Reimagining LLM Memory: Using Context as Training Data Unlocks Models That Learn at Test-Time

We keep seeing LLMs with larger context windows within the news, together with guarantees that they will hold entire conversation histories, volumes of books, or multiple codebases in view directly. And yet, these models still repeat the identical mistakes. We still must copy and paste the sooner context back into the chat for LLMs to “get it”. A wise co-worker would pick up on these patterns, adapt, and carry the teachings forward.
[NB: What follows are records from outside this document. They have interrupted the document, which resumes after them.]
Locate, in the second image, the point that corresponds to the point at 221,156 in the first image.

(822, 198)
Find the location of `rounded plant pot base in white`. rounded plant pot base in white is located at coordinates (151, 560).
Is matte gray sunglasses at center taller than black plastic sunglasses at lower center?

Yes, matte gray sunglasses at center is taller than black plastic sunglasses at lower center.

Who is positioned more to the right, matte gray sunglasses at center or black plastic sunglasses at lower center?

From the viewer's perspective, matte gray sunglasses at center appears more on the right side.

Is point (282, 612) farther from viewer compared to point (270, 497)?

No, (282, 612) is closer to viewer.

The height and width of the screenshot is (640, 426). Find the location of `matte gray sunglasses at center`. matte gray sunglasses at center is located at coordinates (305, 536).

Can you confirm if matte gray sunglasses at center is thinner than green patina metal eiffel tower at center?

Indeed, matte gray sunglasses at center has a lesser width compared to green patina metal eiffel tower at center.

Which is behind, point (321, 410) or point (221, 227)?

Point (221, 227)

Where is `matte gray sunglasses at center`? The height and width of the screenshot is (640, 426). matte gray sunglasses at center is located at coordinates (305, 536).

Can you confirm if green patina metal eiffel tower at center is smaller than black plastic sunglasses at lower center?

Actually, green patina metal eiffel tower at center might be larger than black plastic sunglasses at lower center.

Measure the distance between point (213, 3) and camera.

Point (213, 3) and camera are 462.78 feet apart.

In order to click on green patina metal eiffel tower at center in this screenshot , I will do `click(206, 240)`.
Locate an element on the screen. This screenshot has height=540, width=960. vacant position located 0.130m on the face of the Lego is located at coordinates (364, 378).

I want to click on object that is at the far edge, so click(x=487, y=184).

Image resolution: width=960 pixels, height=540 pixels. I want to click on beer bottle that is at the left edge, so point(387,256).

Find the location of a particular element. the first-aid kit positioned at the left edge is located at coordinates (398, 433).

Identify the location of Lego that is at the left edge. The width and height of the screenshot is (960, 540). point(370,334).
Why can’t LLMs?

On this blog post, we observe a critical difference between LLM memory and human memory. Then, we introduce test-time training with an end-to-end formulation (TTT-E2E), our latest research, by which the LLM compresses the context it’s reading into its weights through next-token prediction.

Plots of loss and latency versus context length, comparing full-attention Transformers, RNN-based models, and TTT-E2E, with TTT-E2E showing balanced scaling across both metrics. — *Figure 1. Scaling with context length, by way of loss (left) and latency (right)*

Our key results are highlighted in Figure 1, which measures scaling with context length, by way of loss (left) and latency (right). Transformer with full attention scales well by way of loss but not latency. Recurrent Neural Networks (RNNs), similar to Mamba 2 and Gated DeltaNet, scale well in latency but not loss. TTT-E2E is the one method that scales well in each.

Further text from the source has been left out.